What is expected: Which lines in the records below contain the word "Couple"? Copy each of them.

Input data:
========
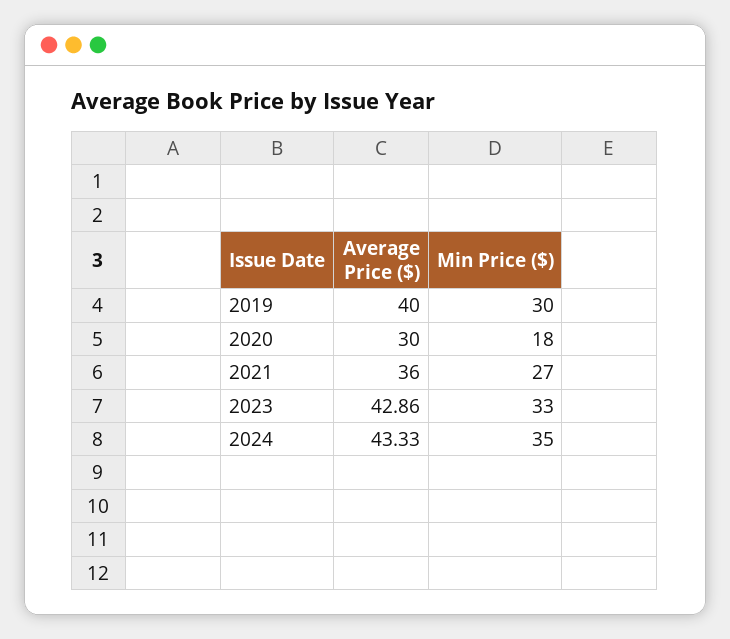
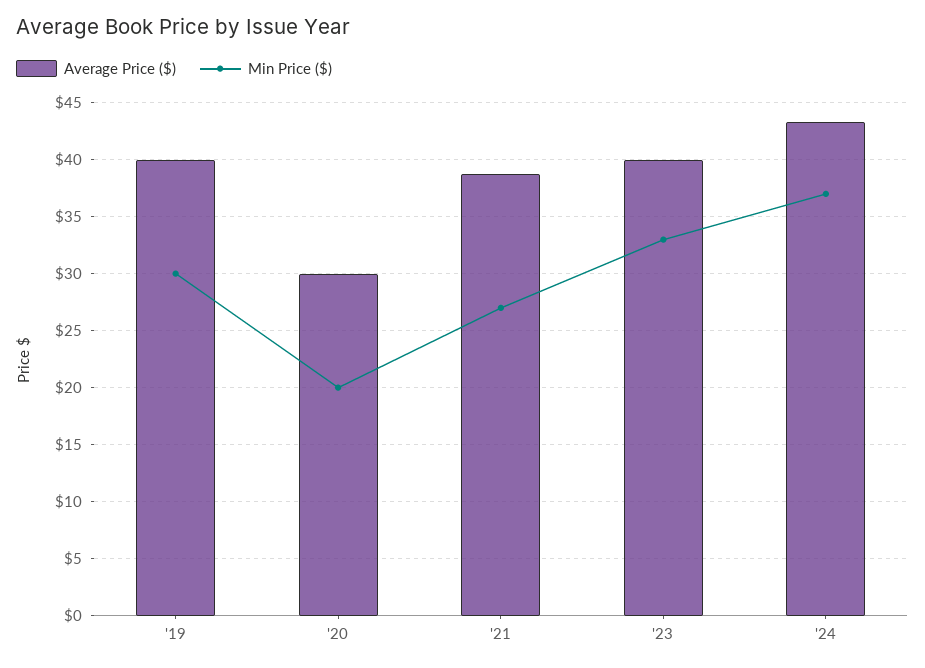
Min Price ($), 2020: 18 -> 20
Average Price ($), 2021: 36 -> 39
Average Price ($), 2023: 42.86 -> 40
Min Price ($), 2024: 35 -> 37

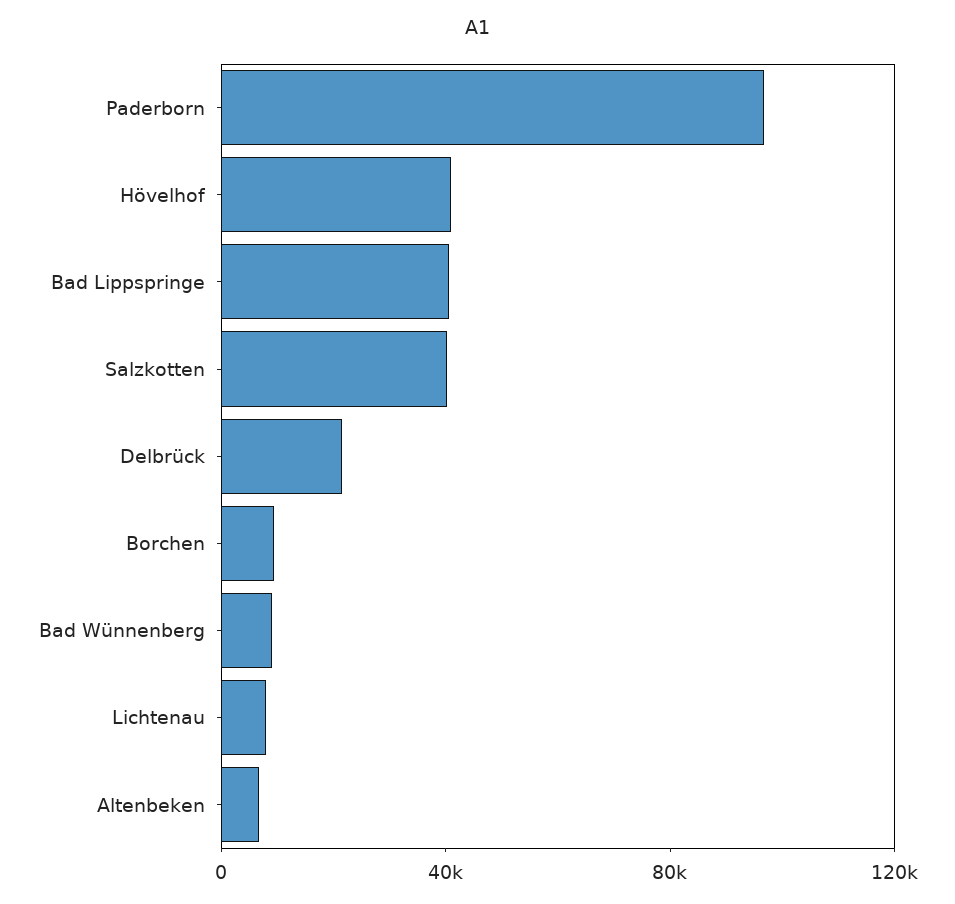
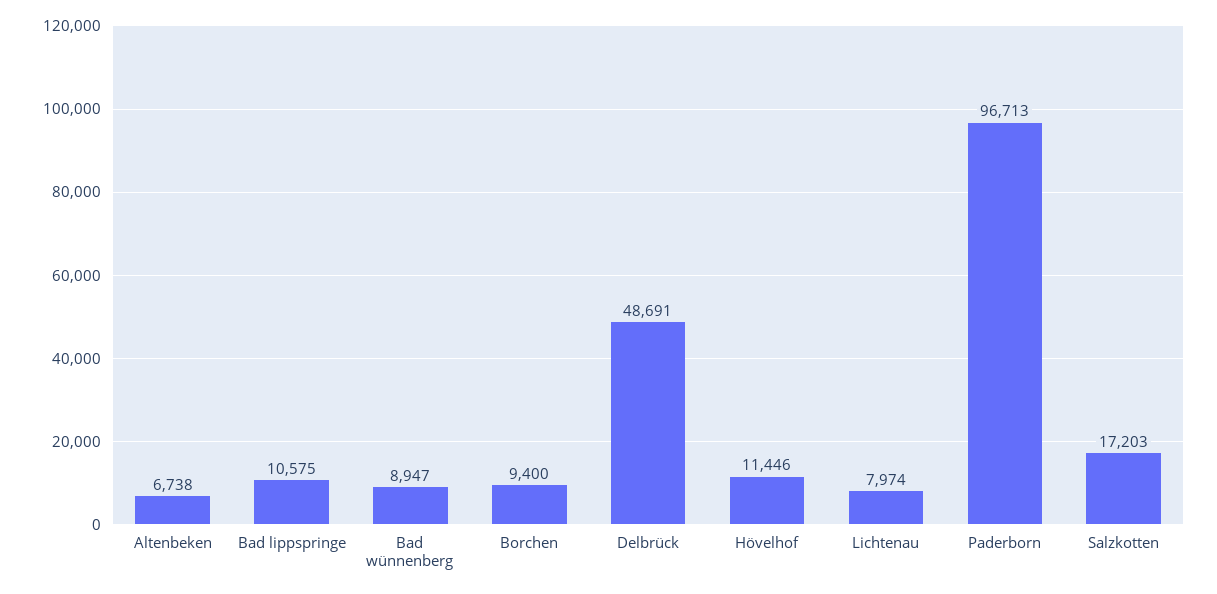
Hövelhof: 40000 -> 11446
Bad Lippspringe: 40000 -> 10575
Salzkotten: 40000 -> 17203
Delbrück: 20000 -> 48691

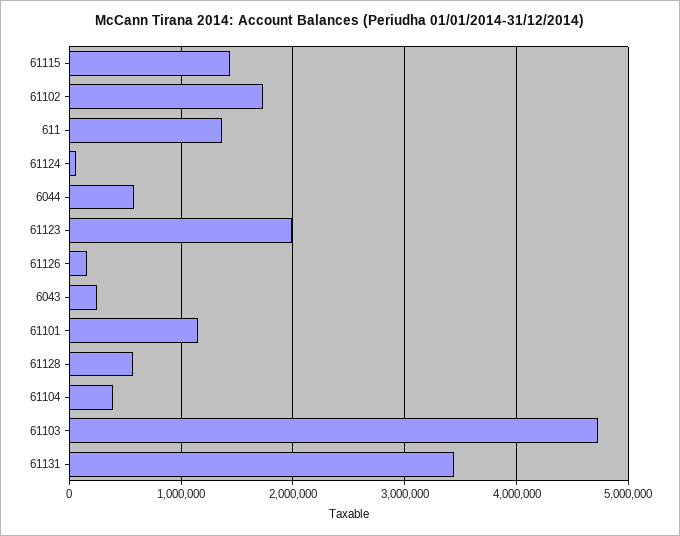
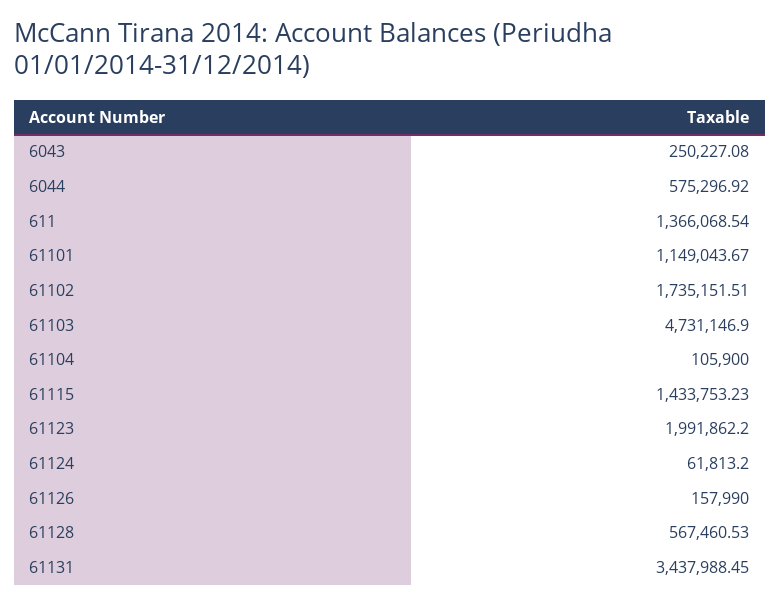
61104: 400000 -> 105900

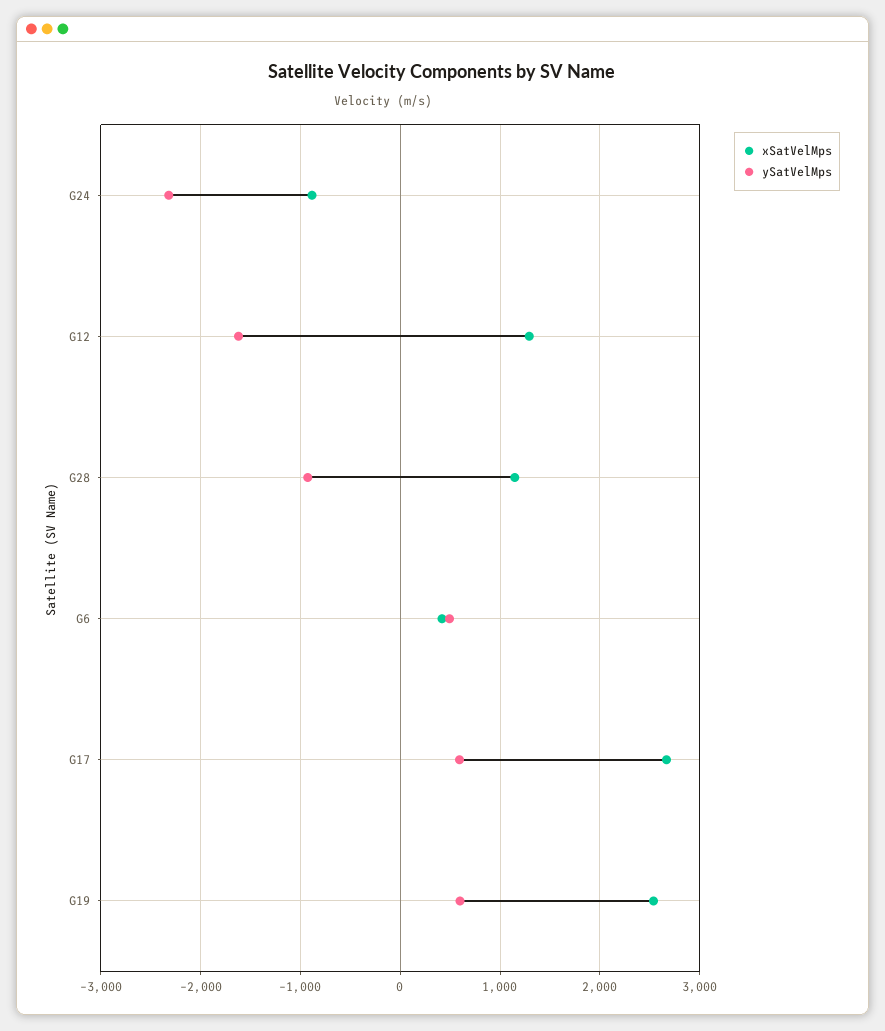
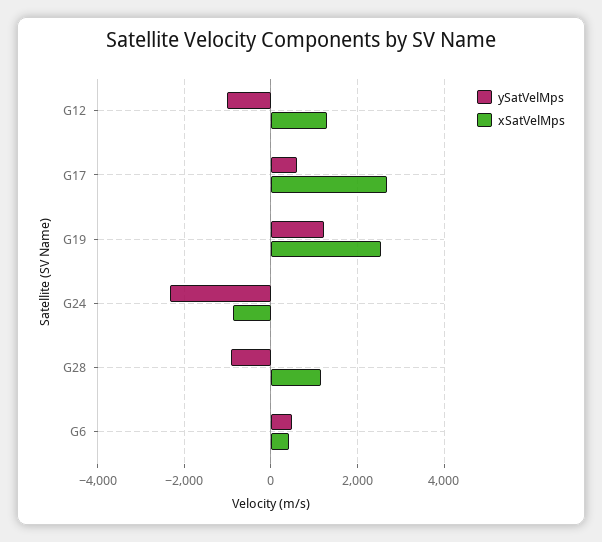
ySatVelMps, G12: -1600 -> -1000
ySatVelMps, G19: 600 -> 1200

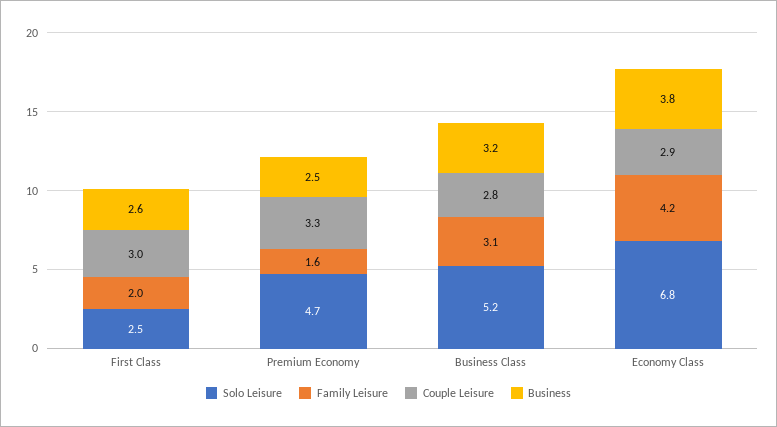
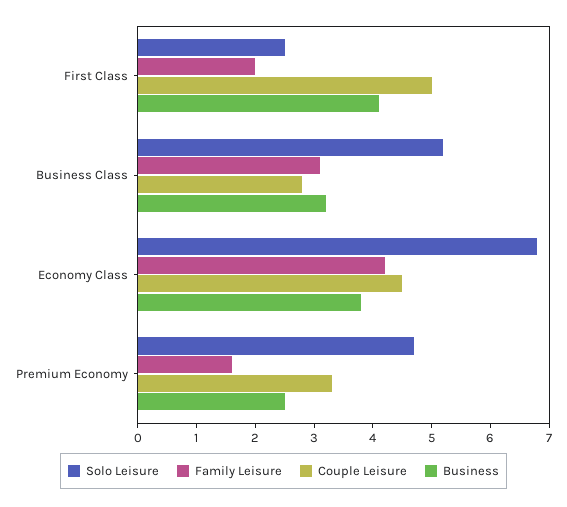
Couple Leisure, First Class: 3 -> 5
Business, First Class: 2.6 -> 4
Couple Leisure, Economy Class: 2.9 -> 4.5

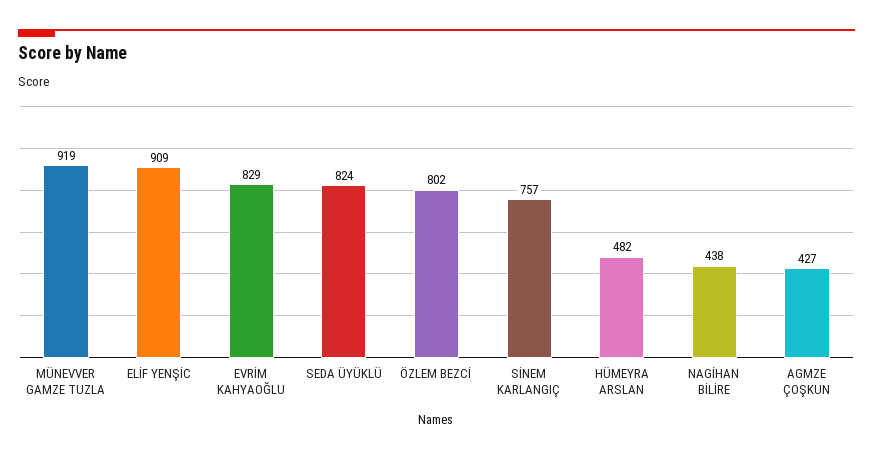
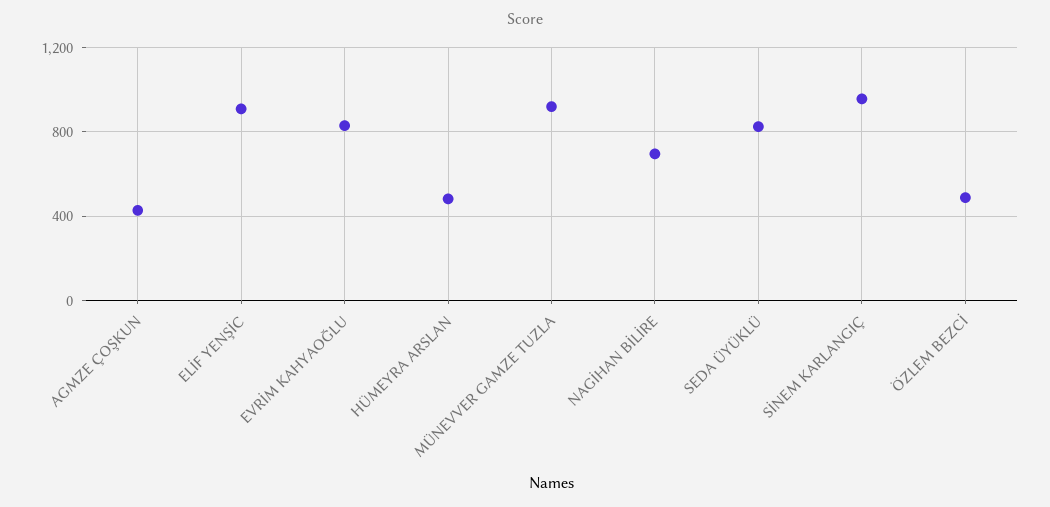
ÖZLEM BEZCİ: 802 -> 500
SİNEM KARLANGIÇ: 757 -> 950
NAGİHAN BİLİRE: 438 -> 700

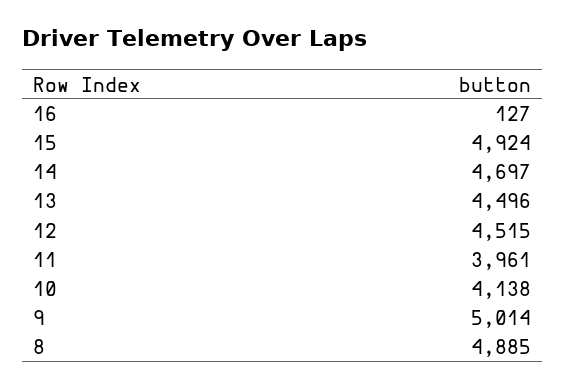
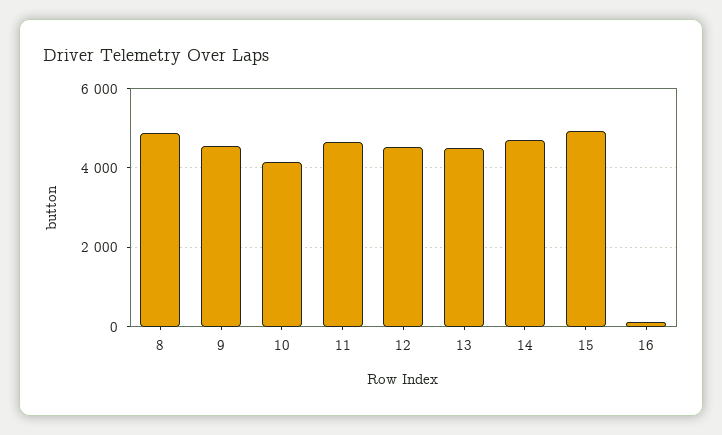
11: 3961 -> 4600
9: 5014 -> 4600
========
Response:
Couple Leisure, First Class: 3 -> 5
Couple Leisure, Economy Class: 2.9 -> 4.5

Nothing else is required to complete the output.